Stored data
• • • • •

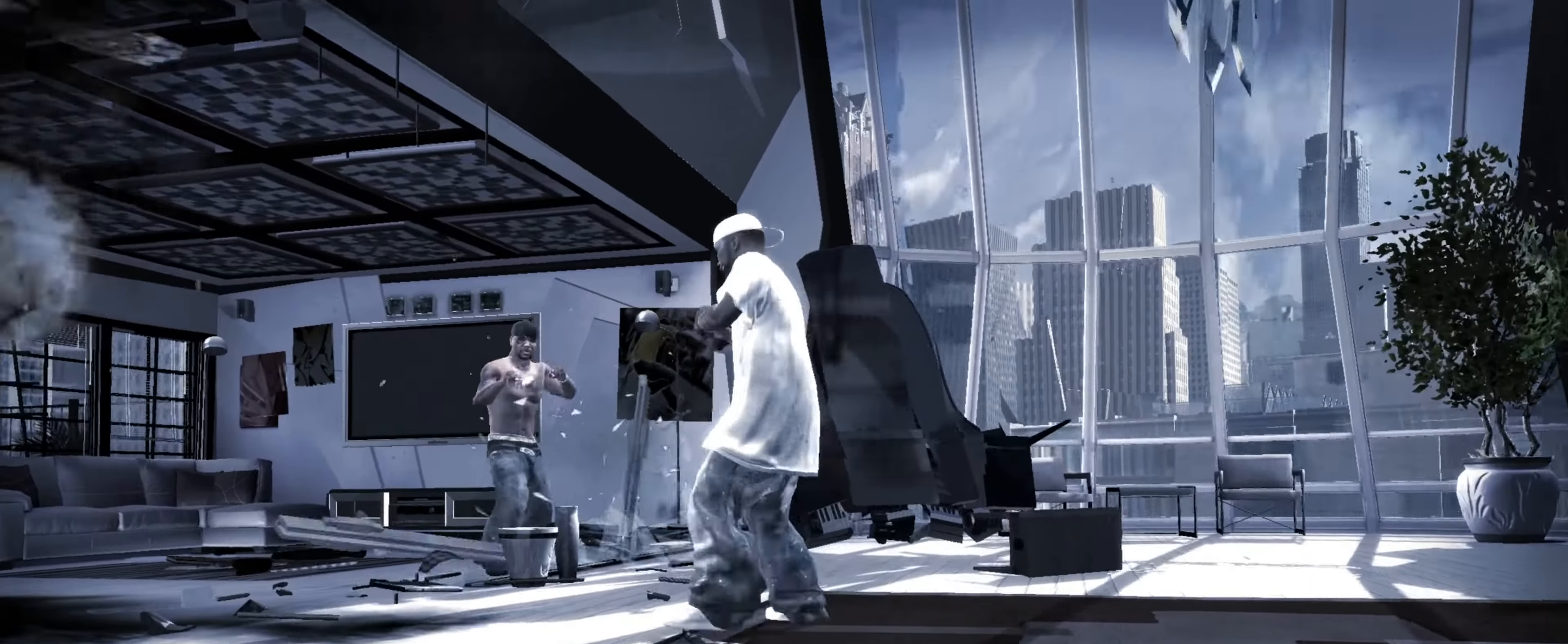
{"buttons": ["CROSS"], "left_stick": "down", "right_stick": "center", "events": [[350, "CROSS", "down"], [417, "CROSS", "up"], [450, "left_stick", "center"], [467, "CROSS", "down"], [500, "left_stick", "down"]]}
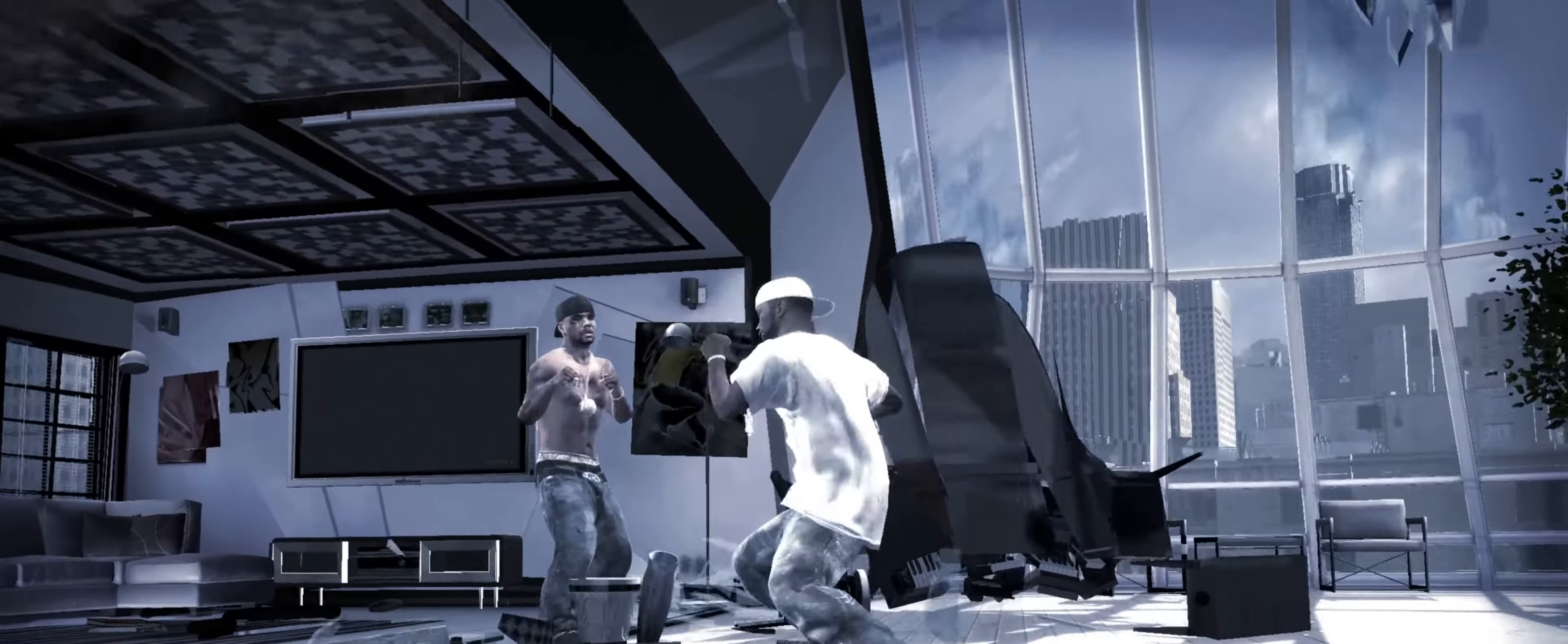
{"buttons": ["TRIANGLE"], "left_stick": "center", "right_stick": "center", "events": [[17, "CROSS", "up"], [100, "left_stick", "center"], [150, "TRIANGLE", "down"], [167, "TRIANGLE", "up"], [250, "TRIANGLE", "down"], [300, "TRIANGLE", "up"], [333, "left_stick", "left"], [367, "TRIANGLE", "down"], [400, "TRIANGLE", "up"], [433, "left_stick", "center"], [483, "TRIANGLE", "down"]]}
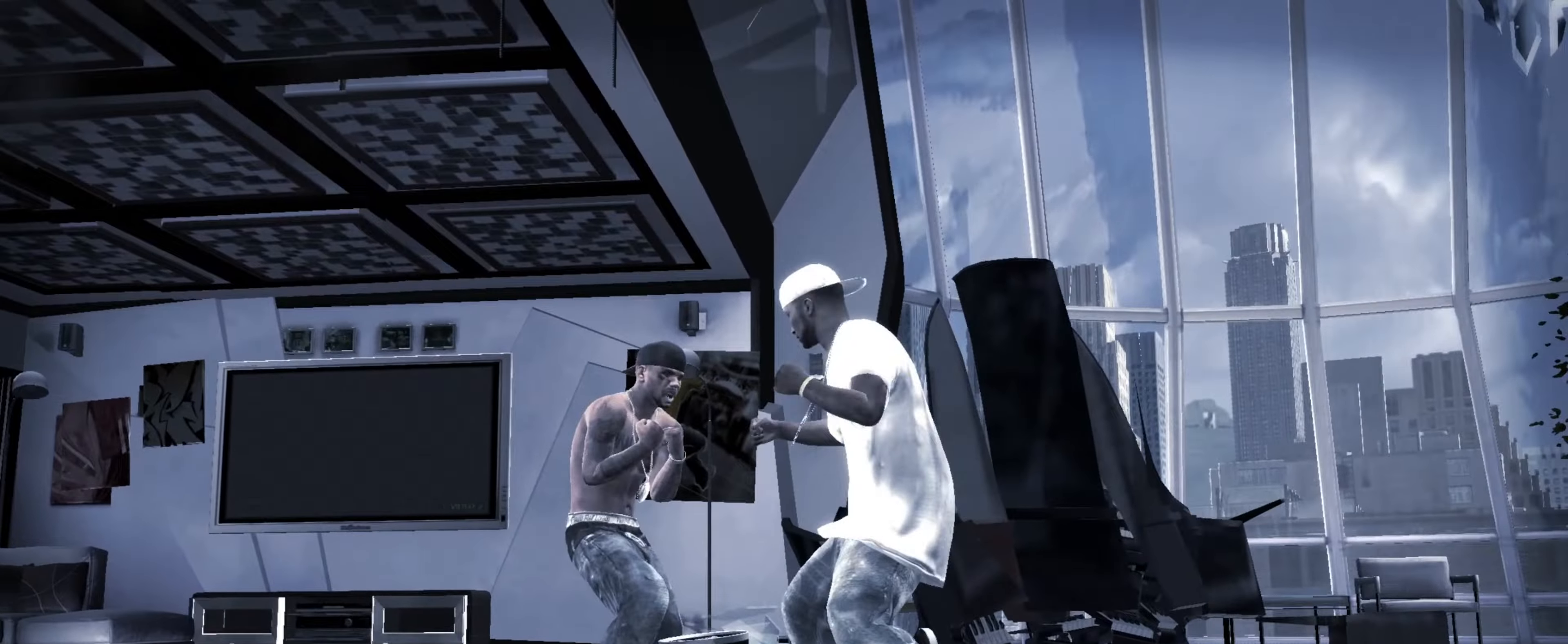
{"buttons": [], "left_stick": "up", "right_stick": "center", "events": [[33, "TRIANGLE", "up"], [50, "left_stick", "left"], [200, "left_stick", "center"], [300, "left_stick", "up"]]}
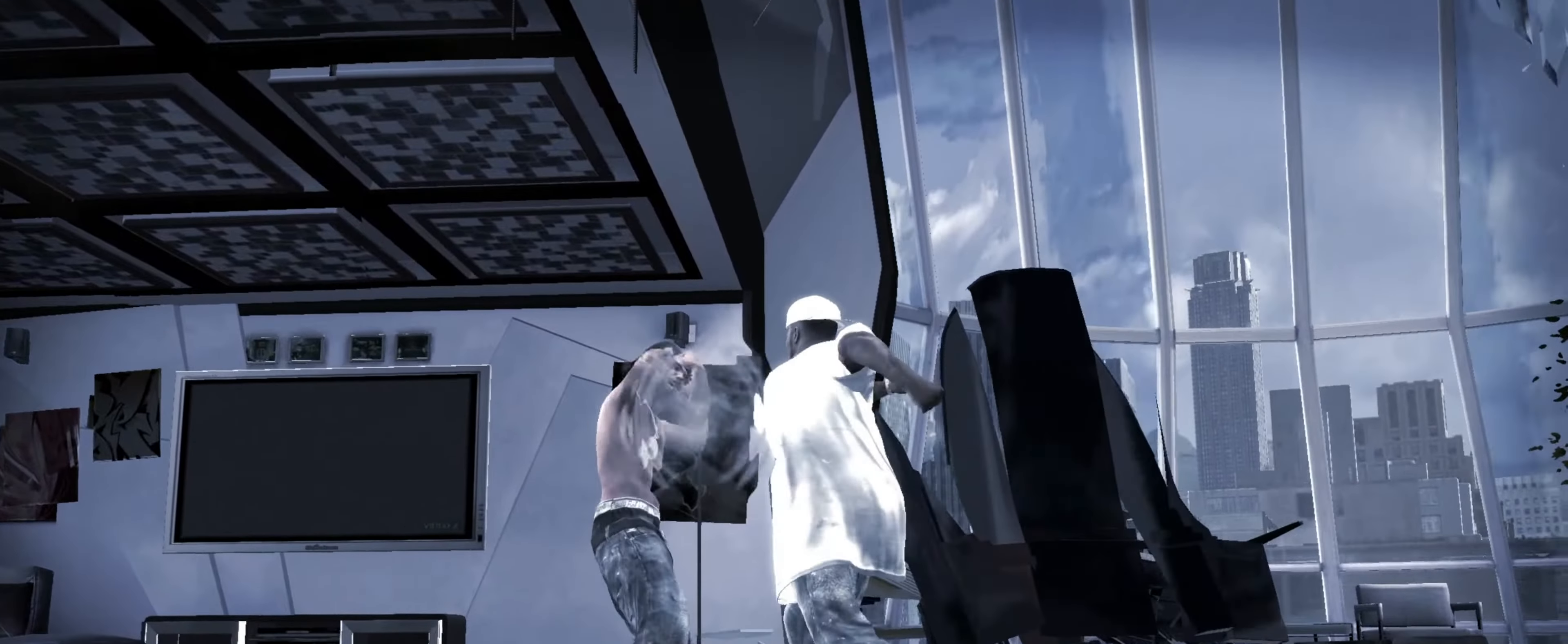
{"buttons": [], "left_stick": "center", "right_stick": "center", "events": [[67, "left_stick", "right"], [217, "left_stick", "down"], [250, "CROSS", "down"], [317, "CROSS", "up"], [350, "left_stick", "center"], [367, "CROSS", "down"], [417, "CROSS", "up"]]}
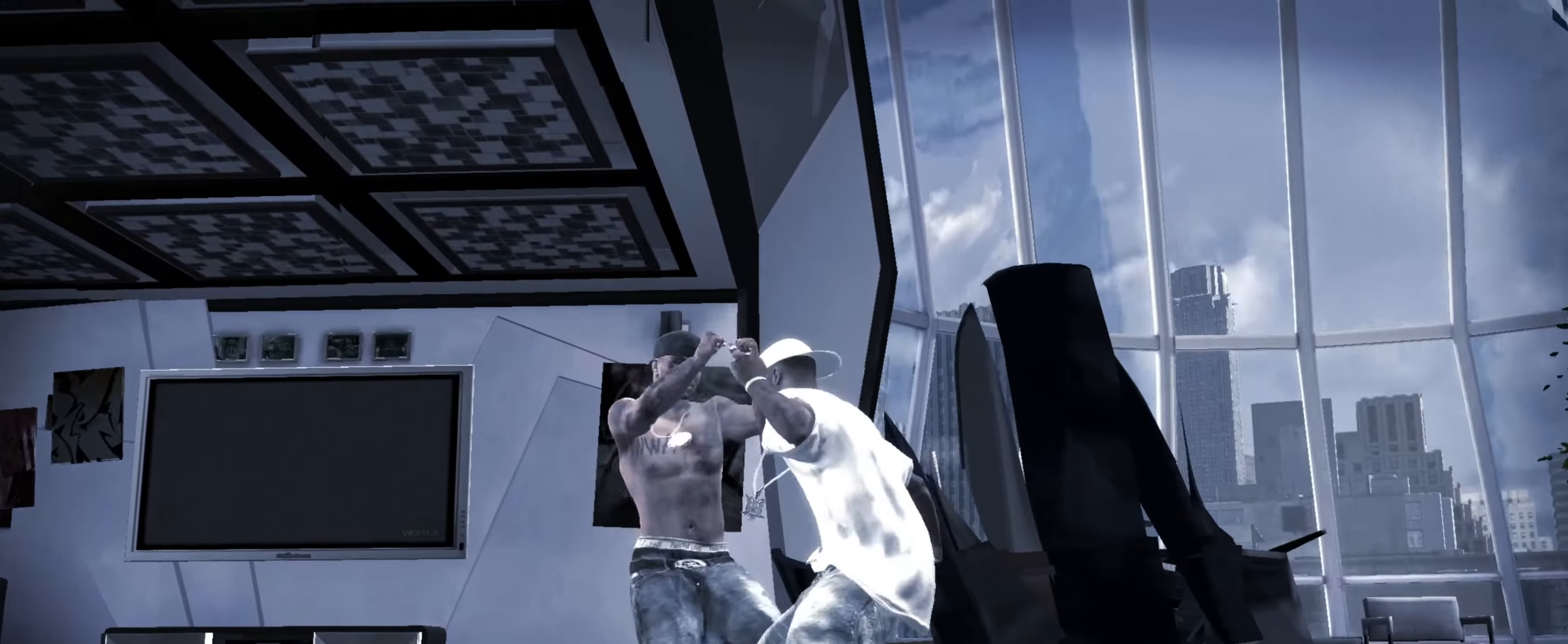
{"buttons": [], "left_stick": "down", "right_stick": "center", "events": [[233, "CIRCLE", "down"], [300, "CIRCLE", "up"], [317, "left_stick", "up-left"], [350, "CIRCLE", "down"], [400, "CIRCLE", "up"], [400, "left_stick", "center"], [417, "CIRCLE", "down"], [483, "left_stick", "down"], [500, "CIRCLE", "up"]]}
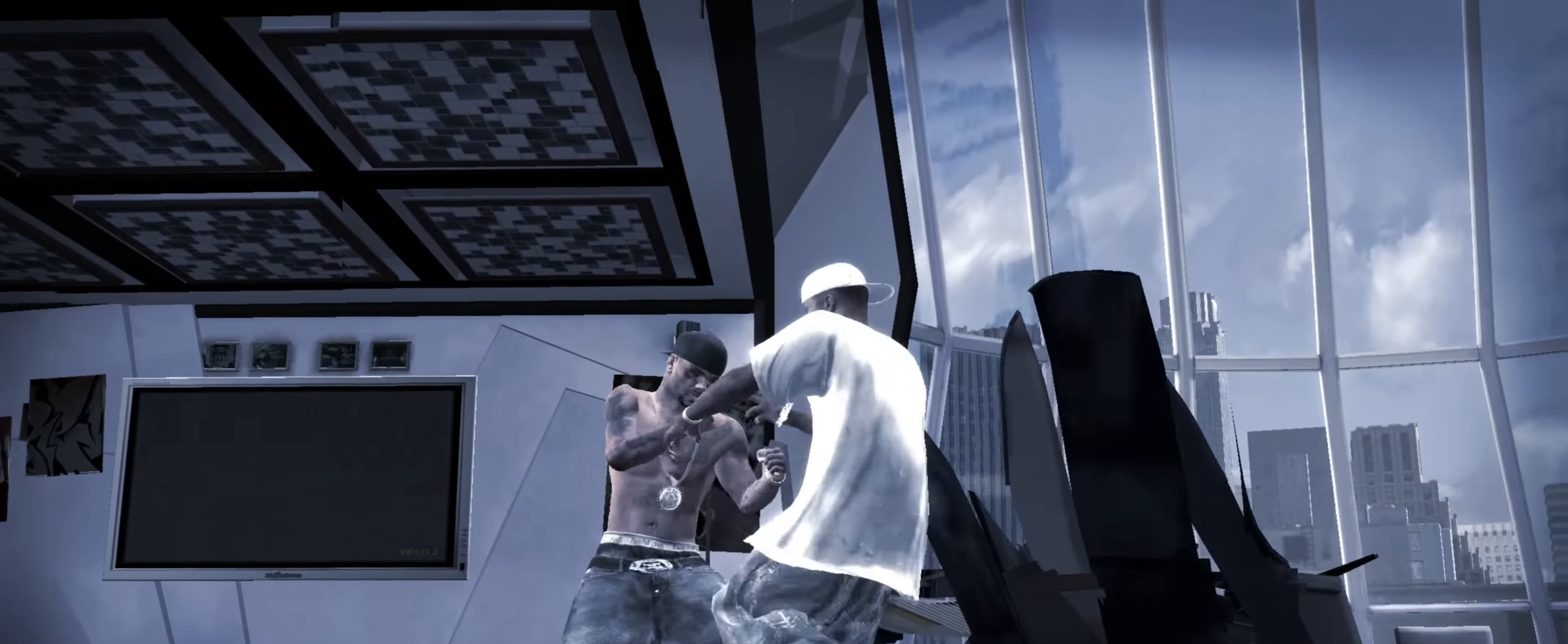
{"buttons": [], "left_stick": "center", "right_stick": "down", "events": [[67, "left_stick", "center"], [133, "right_stick", "down-left"], [250, "right_stick", "center"], [317, "right_stick", "down-left"], [367, "right_stick", "down"]]}
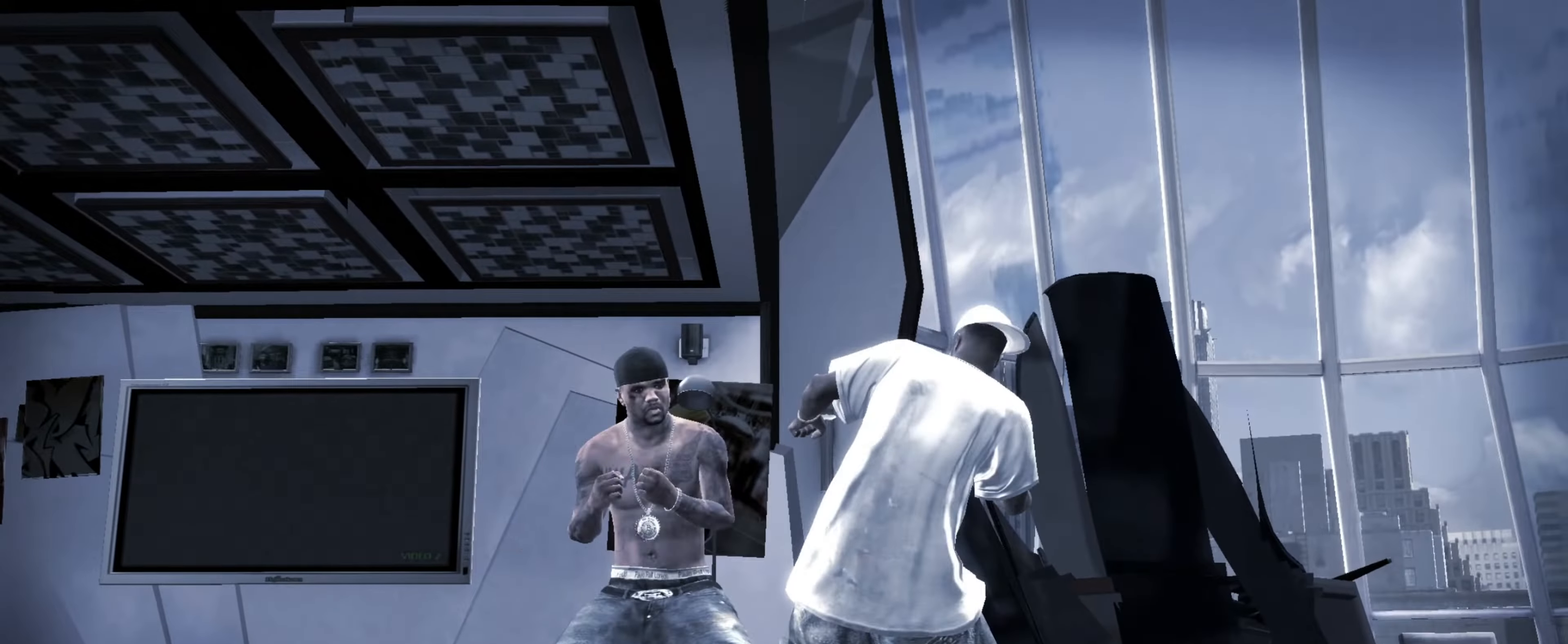
{"buttons": [], "left_stick": "left", "right_stick": "center", "events": [[17, "right_stick", "center"], [217, "left_stick", "down-left"], [417, "left_stick", "left"]]}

• • • • •

Work required
Would you mind repeating the records above exactly, without the pictures?

Solution to the exercise
{"buttons": ["CROSS"], "left_stick": "down", "right_stick": "center", "events": [[350, "CROSS", "down"], [417, "CROSS", "up"], [450, "left_stick", "center"], [467, "CROSS", "down"], [500, "left_stick", "down"]]}
{"buttons": ["TRIANGLE"], "left_stick": "center", "right_stick": "center", "events": [[17, "CROSS", "up"], [100, "left_stick", "center"], [150, "TRIANGLE", "down"], [167, "TRIANGLE", "up"], [250, "TRIANGLE", "down"], [300, "TRIANGLE", "up"], [333, "left_stick", "left"], [367, "TRIANGLE", "down"], [400, "TRIANGLE", "up"], [433, "left_stick", "center"], [483, "TRIANGLE", "down"]]}
{"buttons": [], "left_stick": "up", "right_stick": "center", "events": [[33, "TRIANGLE", "up"], [50, "left_stick", "left"], [200, "left_stick", "center"], [300, "left_stick", "up"]]}
{"buttons": [], "left_stick": "center", "right_stick": "center", "events": [[67, "left_stick", "right"], [217, "left_stick", "down"], [250, "CROSS", "down"], [317, "CROSS", "up"], [350, "left_stick", "center"], [367, "CROSS", "down"], [417, "CROSS", "up"]]}
{"buttons": [], "left_stick": "down", "right_stick": "center", "events": [[233, "CIRCLE", "down"], [300, "CIRCLE", "up"], [317, "left_stick", "up-left"], [350, "CIRCLE", "down"], [400, "CIRCLE", "up"], [400, "left_stick", "center"], [417, "CIRCLE", "down"], [483, "left_stick", "down"], [500, "CIRCLE", "up"]]}
{"buttons": [], "left_stick": "center", "right_stick": "down", "events": [[67, "left_stick", "center"], [133, "right_stick", "down-left"], [250, "right_stick", "center"], [317, "right_stick", "down-left"], [367, "right_stick", "down"]]}
{"buttons": [], "left_stick": "left", "right_stick": "center", "events": [[17, "right_stick", "center"], [217, "left_stick", "down-left"], [417, "left_stick", "left"]]}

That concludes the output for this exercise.